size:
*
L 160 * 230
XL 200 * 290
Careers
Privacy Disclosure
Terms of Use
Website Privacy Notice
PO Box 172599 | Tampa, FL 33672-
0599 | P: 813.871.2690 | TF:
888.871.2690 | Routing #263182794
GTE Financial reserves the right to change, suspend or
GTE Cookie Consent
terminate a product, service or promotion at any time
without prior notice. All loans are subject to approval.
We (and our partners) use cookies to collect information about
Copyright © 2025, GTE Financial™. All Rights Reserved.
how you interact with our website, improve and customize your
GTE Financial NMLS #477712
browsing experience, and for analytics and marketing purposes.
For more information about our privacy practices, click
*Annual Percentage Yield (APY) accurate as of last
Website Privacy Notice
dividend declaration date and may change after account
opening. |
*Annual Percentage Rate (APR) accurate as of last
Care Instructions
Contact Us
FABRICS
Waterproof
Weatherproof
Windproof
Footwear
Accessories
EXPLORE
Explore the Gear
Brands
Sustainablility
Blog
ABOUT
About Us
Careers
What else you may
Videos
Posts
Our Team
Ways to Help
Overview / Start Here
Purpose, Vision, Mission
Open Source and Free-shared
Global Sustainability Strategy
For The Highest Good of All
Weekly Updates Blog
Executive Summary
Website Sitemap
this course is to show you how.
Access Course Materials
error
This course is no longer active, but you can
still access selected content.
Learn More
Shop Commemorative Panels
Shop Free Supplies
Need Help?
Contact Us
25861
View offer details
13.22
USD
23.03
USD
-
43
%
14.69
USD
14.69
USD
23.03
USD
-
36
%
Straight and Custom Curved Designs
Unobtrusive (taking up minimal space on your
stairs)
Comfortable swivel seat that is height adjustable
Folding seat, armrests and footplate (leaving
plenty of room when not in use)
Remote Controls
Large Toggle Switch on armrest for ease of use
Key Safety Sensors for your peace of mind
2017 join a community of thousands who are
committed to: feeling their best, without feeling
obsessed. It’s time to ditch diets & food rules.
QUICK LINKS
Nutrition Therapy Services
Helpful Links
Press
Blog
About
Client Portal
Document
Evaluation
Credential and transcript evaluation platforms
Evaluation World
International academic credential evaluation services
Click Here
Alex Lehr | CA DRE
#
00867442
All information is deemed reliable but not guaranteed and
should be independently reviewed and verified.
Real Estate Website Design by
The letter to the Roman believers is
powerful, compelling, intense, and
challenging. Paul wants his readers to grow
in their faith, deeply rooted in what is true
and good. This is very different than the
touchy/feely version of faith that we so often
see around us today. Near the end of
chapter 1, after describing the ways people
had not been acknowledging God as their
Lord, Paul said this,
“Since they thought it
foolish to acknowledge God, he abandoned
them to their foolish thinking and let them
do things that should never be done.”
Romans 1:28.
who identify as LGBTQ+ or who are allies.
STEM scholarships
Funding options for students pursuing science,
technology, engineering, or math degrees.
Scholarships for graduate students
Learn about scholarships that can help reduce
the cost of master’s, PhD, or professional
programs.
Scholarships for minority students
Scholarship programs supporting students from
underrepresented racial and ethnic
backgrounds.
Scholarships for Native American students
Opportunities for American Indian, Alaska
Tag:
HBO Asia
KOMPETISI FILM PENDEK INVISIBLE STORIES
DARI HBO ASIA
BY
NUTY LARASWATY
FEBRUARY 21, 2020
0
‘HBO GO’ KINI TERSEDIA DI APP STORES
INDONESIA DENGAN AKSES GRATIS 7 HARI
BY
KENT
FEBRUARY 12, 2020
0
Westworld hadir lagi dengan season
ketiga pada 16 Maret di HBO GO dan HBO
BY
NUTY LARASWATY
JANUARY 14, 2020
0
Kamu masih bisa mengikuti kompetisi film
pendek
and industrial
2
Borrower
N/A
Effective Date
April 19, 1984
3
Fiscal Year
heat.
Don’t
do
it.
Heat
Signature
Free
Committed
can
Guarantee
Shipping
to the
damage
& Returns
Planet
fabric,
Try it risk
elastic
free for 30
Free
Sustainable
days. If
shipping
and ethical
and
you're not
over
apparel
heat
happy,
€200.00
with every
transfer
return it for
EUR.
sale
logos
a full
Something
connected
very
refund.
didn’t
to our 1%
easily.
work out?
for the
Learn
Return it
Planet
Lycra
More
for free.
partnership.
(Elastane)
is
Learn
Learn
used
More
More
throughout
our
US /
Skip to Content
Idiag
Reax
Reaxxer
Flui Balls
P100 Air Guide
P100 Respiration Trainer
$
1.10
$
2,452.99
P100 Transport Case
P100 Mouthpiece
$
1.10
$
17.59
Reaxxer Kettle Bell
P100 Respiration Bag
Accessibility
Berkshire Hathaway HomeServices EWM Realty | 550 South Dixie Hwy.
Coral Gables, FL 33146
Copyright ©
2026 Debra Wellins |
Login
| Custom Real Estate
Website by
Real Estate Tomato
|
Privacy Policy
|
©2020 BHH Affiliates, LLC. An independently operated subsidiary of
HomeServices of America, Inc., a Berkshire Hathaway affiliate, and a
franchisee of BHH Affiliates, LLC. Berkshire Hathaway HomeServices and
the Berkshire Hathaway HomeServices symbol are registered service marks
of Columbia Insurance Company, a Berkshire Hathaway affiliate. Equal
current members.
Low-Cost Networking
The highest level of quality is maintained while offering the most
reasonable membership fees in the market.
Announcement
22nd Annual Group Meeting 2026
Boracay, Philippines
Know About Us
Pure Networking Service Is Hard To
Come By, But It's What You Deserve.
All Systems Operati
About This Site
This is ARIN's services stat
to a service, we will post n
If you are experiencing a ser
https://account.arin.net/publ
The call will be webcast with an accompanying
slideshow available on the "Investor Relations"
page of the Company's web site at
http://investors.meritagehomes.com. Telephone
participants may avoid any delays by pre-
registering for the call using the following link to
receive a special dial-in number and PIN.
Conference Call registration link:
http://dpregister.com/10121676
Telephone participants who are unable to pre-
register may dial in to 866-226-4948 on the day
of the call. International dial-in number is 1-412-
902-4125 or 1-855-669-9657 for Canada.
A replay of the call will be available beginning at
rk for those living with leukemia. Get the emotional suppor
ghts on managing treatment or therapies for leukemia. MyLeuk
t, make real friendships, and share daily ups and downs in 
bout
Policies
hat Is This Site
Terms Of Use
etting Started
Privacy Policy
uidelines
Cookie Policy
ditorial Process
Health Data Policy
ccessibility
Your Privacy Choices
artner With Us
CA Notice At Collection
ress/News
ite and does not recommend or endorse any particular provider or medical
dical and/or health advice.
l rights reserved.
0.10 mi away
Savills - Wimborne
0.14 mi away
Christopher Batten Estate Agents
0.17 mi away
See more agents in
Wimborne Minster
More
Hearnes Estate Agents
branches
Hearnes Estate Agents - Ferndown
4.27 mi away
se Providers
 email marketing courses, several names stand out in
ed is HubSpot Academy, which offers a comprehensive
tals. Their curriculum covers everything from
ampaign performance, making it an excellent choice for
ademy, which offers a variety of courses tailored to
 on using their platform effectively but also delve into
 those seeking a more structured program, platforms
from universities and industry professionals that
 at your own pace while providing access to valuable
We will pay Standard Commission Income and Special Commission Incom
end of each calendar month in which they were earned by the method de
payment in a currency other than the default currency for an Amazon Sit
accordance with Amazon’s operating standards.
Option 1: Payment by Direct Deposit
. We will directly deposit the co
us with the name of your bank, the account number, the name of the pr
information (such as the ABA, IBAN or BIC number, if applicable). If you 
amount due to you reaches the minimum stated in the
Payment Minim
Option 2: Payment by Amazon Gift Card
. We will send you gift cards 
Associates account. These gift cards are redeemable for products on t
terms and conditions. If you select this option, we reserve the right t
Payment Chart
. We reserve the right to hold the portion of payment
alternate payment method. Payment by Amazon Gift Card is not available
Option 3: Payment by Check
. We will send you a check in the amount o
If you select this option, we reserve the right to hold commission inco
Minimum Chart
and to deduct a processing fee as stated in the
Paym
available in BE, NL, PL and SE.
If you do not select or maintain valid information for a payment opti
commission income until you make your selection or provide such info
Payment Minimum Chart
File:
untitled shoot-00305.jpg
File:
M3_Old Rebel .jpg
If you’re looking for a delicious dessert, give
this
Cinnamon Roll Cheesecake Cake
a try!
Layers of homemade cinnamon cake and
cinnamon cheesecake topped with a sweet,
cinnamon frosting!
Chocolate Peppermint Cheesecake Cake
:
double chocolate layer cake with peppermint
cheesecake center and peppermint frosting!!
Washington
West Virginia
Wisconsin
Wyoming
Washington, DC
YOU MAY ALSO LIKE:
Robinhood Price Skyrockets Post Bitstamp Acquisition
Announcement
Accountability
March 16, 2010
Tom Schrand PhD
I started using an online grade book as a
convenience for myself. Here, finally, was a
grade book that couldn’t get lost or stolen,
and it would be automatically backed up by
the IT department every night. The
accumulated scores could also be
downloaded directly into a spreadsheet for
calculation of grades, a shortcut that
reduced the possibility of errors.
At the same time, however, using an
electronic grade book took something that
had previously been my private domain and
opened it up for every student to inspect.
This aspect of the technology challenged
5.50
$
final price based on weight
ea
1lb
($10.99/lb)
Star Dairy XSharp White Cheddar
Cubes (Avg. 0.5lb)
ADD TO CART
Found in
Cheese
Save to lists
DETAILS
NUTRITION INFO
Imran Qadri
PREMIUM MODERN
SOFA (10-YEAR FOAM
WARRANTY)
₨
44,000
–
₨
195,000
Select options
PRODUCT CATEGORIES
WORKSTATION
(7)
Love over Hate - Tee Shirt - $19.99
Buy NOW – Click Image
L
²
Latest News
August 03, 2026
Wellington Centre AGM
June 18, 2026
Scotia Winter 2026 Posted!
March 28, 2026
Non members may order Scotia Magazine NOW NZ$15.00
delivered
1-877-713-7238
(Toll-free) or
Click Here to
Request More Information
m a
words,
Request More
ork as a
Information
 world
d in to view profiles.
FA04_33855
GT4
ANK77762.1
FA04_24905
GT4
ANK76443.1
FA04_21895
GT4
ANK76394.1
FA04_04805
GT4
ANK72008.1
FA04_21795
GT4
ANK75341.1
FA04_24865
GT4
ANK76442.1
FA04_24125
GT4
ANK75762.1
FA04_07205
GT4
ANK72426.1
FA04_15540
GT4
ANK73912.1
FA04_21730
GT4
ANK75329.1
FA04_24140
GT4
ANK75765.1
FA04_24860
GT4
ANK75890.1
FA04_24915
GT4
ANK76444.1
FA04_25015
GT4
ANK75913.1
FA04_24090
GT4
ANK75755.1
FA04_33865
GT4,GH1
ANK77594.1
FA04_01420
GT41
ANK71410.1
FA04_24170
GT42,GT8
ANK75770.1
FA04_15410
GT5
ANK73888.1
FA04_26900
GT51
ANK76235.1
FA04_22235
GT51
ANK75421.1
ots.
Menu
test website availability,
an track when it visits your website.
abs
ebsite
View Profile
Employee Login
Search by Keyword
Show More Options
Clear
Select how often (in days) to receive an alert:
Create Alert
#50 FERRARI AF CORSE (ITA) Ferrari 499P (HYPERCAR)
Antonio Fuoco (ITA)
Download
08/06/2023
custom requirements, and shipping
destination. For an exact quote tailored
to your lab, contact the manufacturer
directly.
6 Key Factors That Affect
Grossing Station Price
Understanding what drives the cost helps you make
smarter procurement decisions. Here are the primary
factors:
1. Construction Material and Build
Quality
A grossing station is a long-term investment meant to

===============

Nothing but the lines from the first line of the listing above through the line holding "Explore the Gear" should be reproduced, and each must match exactly.

size:
*
L 160 * 230
XL 200 * 290
Careers
Privacy Disclosure
Terms of Use
Website Privacy Notice
PO Box 172599 | Tampa, FL 33672-
0599 | P: 813.871.2690 | TF:
888.871.2690 | Routing #263182794
GTE Financial reserves the right to change, suspend or
GTE Cookie Consent
terminate a product, service or promotion at any time
without prior notice. All loans are subject to approval.
We (and our partners) use cookies to collect information about
Copyright © 2025, GTE Financial™. All Rights Reserved.
how you interact with our website, improve and customize your
GTE Financial NMLS #477712
browsing experience, and for analytics and marketing purposes.
For more information about our privacy practices, click
*Annual Percentage Yield (APY) accurate as of last
Website Privacy Notice
dividend declaration date and may change after account
opening. |
*Annual Percentage Rate (APR) accurate as of last
Care Instructions
Contact Us
FABRICS
Waterproof
Weatherproof
Windproof
Footwear
Accessories
EXPLORE
Explore the Gear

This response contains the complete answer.